Seit dem Angriff der radikalislamischen Hamas auf Israel am 7. Oktober muss sich die Generalstaatsanwaltschaft Berlin mit deutlich mehr juden- und israelfeindlichen Taten befassen. Die Zahl der Verfahren mit antisemitischem Hintergrund sowie im Zusammenhang mit dem Nahostkonflikt stieg im vergangenen Jahr auf 747, wie der Antisemitismusbeauftragte der Generalstaatsanwaltschaft, Oberstaatsanwalt Florian Hengst, am Dienstag in seinem Jahresbericht mitteilte.
Das waren 56 Verfahren mehr als im Vorjahr, als noch 691 solcher Verfahren neu eingeleitet worden waren. Es gebe tatsächlich aber noch deutlich mehr Fälle, erklärte die Generalstaatsanwaltschaft.
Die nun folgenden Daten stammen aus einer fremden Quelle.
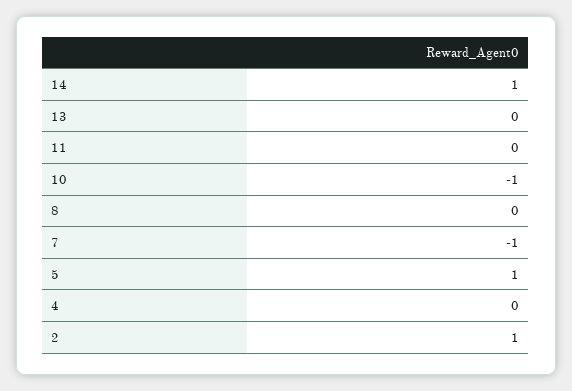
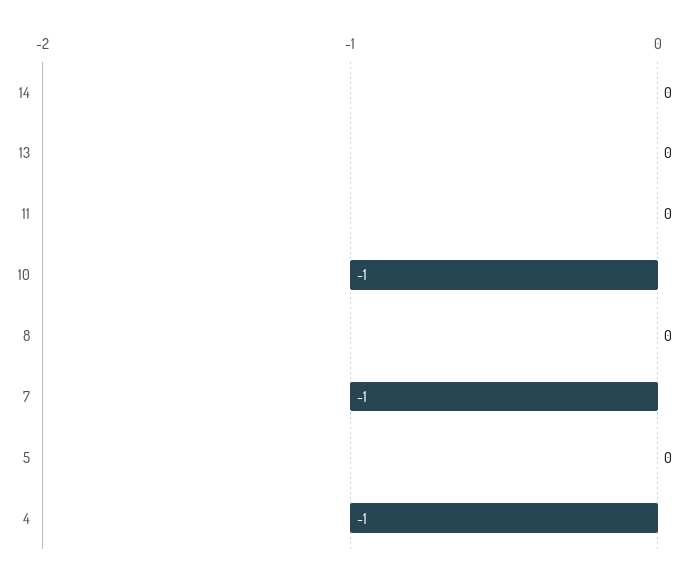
14: 1 -> 0
5: 1 -> 0
4: 0 -> -1
2: 1 -> none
Eine vierstellige Zahl von Ermittlungsverfahren liege noch bei der Polizei und sei bis zum Ende des Jahres 2023 nicht im staatsanwaltschaftlichen System registriert gewesen. Allein 158 von den neu eingeleiteten 747 Verfahren der General- und Staatsanwaltschaft stünden im Zusammenhang mit dem Nahostkonflikt und dem Hamas-Angriff.
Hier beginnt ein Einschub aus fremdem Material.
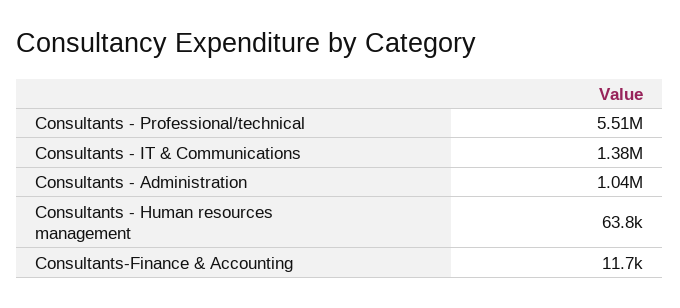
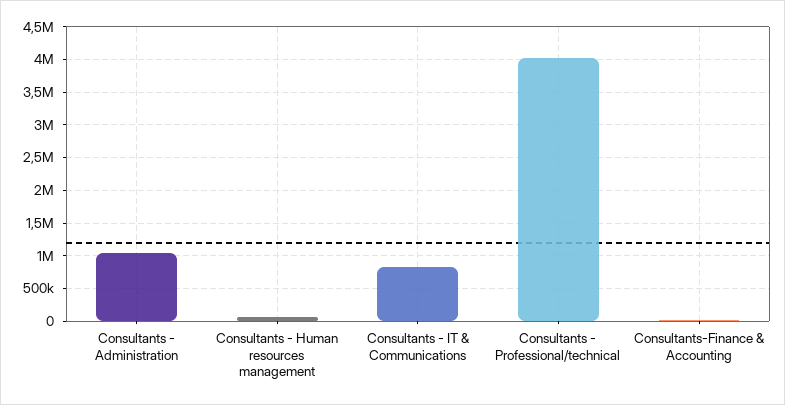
Consultants - Professional/technical: 5510000 -> 4000000
Consultants - IT & Communications: 1380000 -> 800000

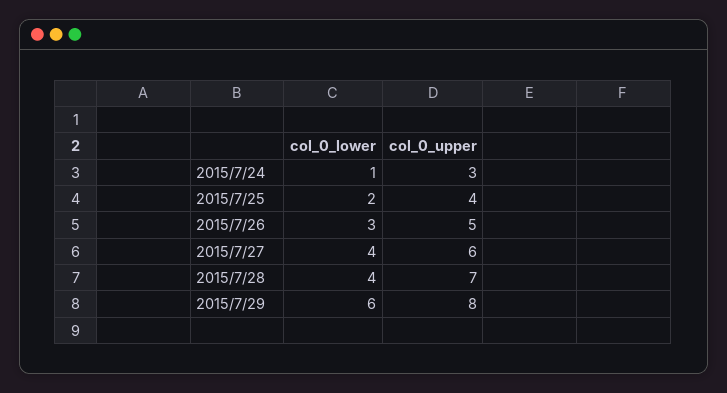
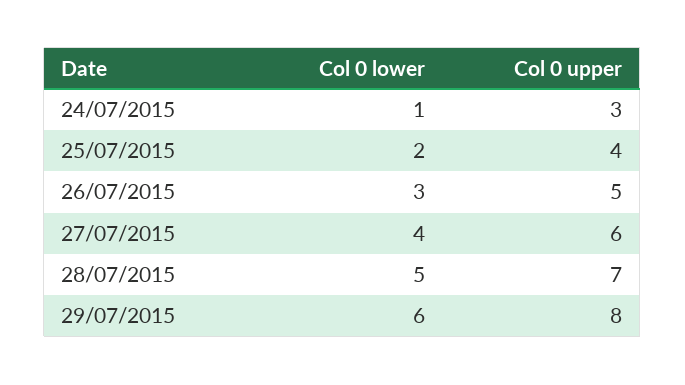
col_0_lower, 2015/7/28: 4 -> 5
Es gehe vor allem um Taten im Rahmen von propalästinensischen Demonstrationen und in der digitalen Welt. So seien etwa Parolen wie „From the river to the sea“ gerufen worden. Eingangstüren von Wohnhäusern seien mit Davidsternen beschmiert worden. Außerdem seien jüdische Menschen beleidigt und sogar bedroht worden – im persönlichen Umfeld, auf offener Straße und in den sozialen Netzwerken. Es sei auch zu Straftaten aufgefordert worden, etwa dazu, Israel zu bombardieren.
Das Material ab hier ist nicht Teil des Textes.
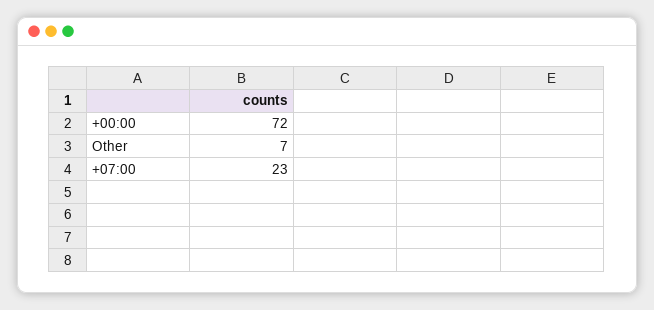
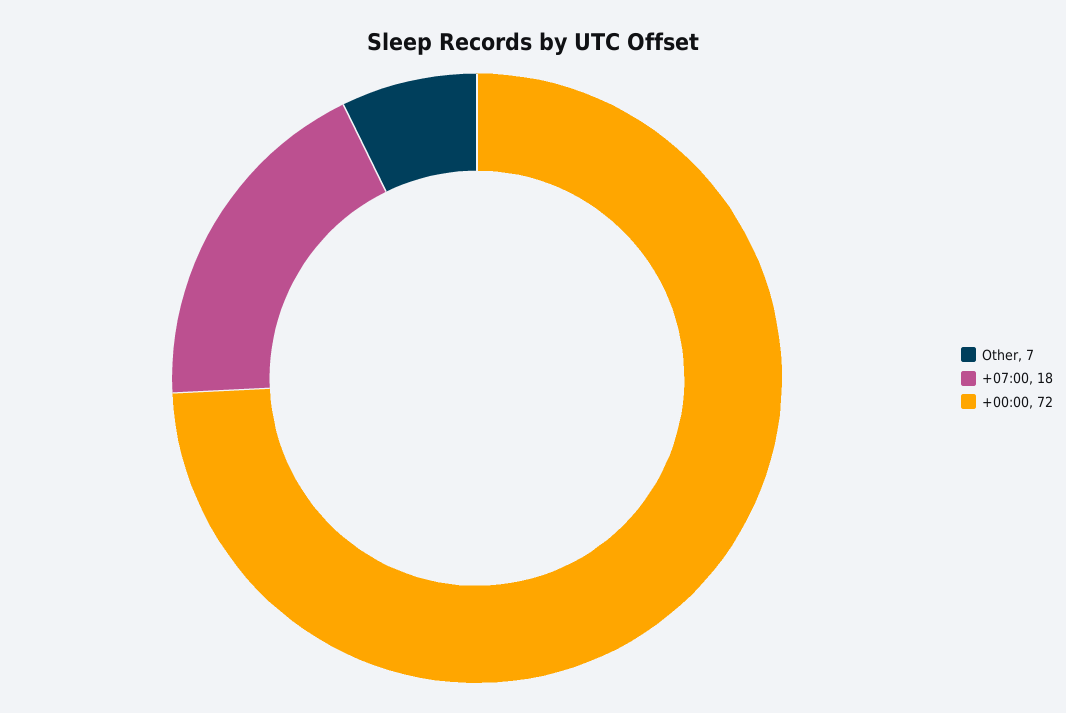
+07:00: 23 -> 18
Antisemitische Verschwörungsmythen rund um das Coronavirus hätten mit dem Ende der Pandemie nicht mehr so viel Raum eingenommen wie in den Jahren zuvor, erklärte die Generalstaatsanwaltschaft. Verschwörungsmythen rund um den Ukraine-Krieg schürten demnach aber weiter Antisemitismus. Im Jahr 2021 hatten die Berliner Staatsanwaltschaften noch 662 Verfahren wegen Taten mit antisemitischem Hintergrund eingeleitet. 2020 waren es 417 gewesen.